We get a lot of things wrong in Britain and Europe, but one thing we get right is the principle of public health care. (I write principle, note.)
There is a tendency to equate its users as cheapskates who should be ashamed of themselves for not having private health insurance. The cheapskate notion derives from the mistaken concept that the public health service comes free. Of course it doesn't, nothing does. Its users are, if working, paying towards it every time they collect their salary. They have nothing about which to feel guilty.

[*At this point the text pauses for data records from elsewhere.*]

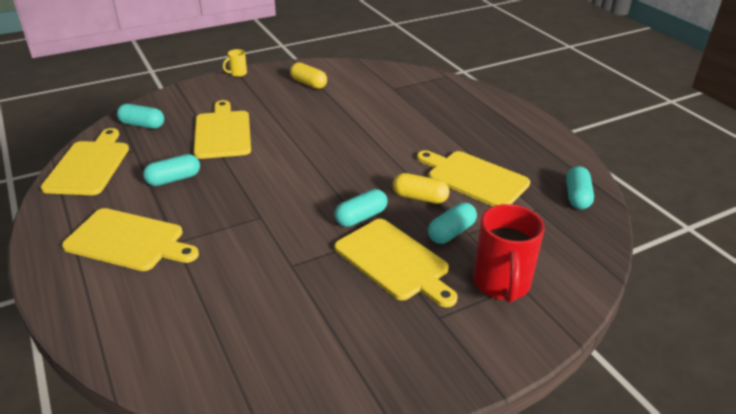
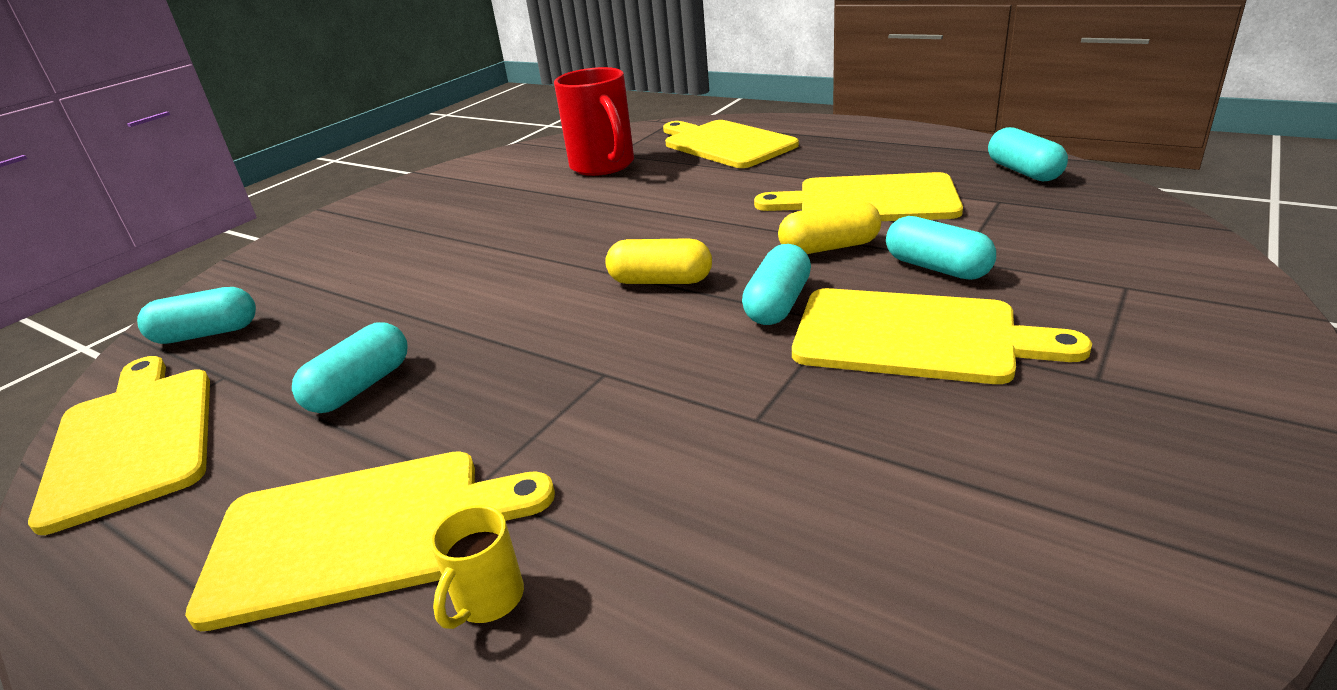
camera: 25 degrees left, 5 degrees down
(222, 132) = (390, 289): yellow cutting board -> yellow cutting board (725, 144)
(237, 73) = (334, 213): yellow mug -> yellow mug (488, 600)
(308, 83) = (475, 187): yellow capsule -> yellow capsule (661, 281)
(451, 232) = (937, 268): turquoise capsule -> turquoise capsule turned 60 degrees counterclockwise
(501, 284) = (1104, 296): red mug -> red mug (603, 166)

Here, in Spain, it is common practice for those who can afford it, to buy a private policy and also use the public service, depending on the circumstances. That was the position my wife and I were in at one time, because when we settled here, we were not entitled to use of the public service, and so we took out private insurance. Later on, partly because we became official full-time residents, we became entitled to use of the Spanish health services. We enjoyed good health and bothered neither service. Then, I had my first heart attack. The ambulance took me to the closest hospìtal, which was private, and ditto the next time. Later when my wife discovered she had cancer, that was also treated privately. One day, she fell and she broke her hip and was rushed to the local public hospital. Whilst there, they discovered cancer had returned. Within ten days she had a new hip and the cancer op, too. She walked out of that hospital without a limp, without a stick. The treatment was so good that she wondered why on Earth we were paying so much for private insurance, so we cancelled it.

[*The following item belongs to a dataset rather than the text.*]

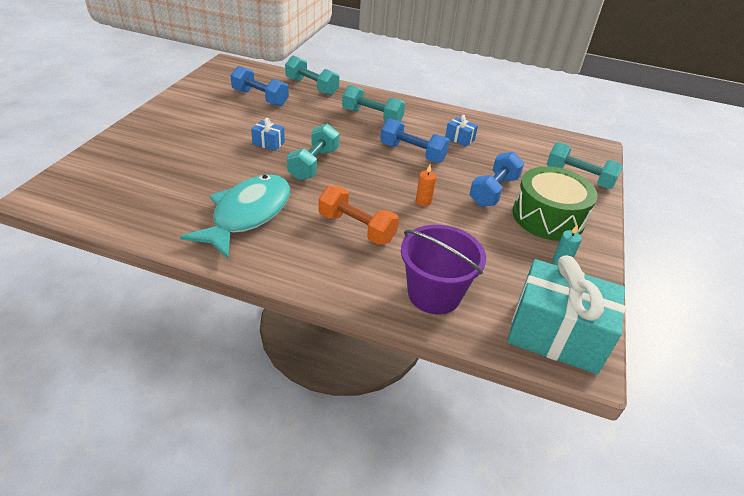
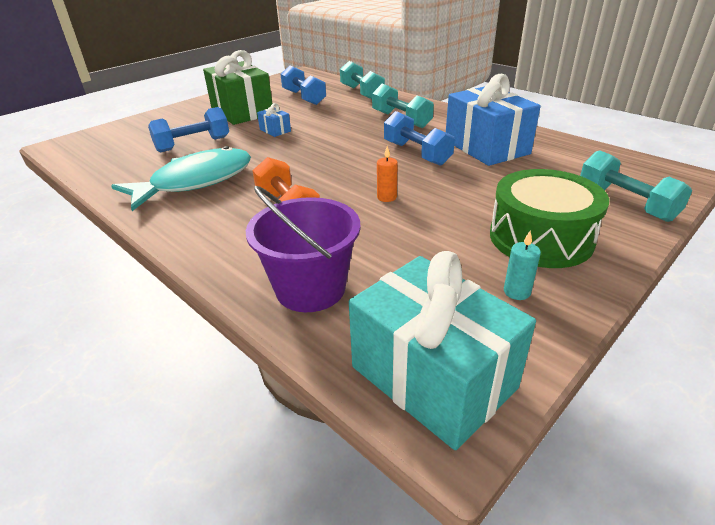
camera: 30 degrees right, 5 degrees down
(212, 123) = (242, 111): none -> green gift
(314, 164) = (300, 151): turquoise dumbbell -> none
(459, 139) = (486, 147): blue gift -> blue gift, size x2.37
(493, 191) = (485, 200): blue dumbbell -> blue dumbbell (193, 144)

Times changed. The treatment at the same public hospital is still excellent - however, the demands on the services have grown out of all proportion, and whilst I can still see the local doctor within a couple of days, at the longest, the hospitals have become another story: I am currently waiting for three different appointments there, and have been doing so for months.
Why the changes? I don't know. I imagine that it's because as a society, we are more health-conscious, and on top of that, we have simply reproduced too much. Also, from some perspectives, good medical treatment means we live too long, creating a queue of old folks like me who would once have just died and left space for the younger. Add migration to the mix, and it's not surprising demand overpowers ability to supply.

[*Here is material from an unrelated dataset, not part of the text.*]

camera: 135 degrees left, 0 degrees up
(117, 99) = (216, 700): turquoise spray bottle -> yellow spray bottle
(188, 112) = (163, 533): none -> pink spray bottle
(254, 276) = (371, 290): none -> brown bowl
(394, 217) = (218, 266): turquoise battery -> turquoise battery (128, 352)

Solution? Again, I don't know. I can imagine that we will all have to pay a more realistic taxation, that the state will have to be more discerning about whom it will decide to support. In the end, I expect that the cost of the public service will mean that many belts will have to be tightened, but at least we'll know that it's going towards the public good, not the lifestyle of those mega-wealthy members of the 1%, for whom enough is never enough.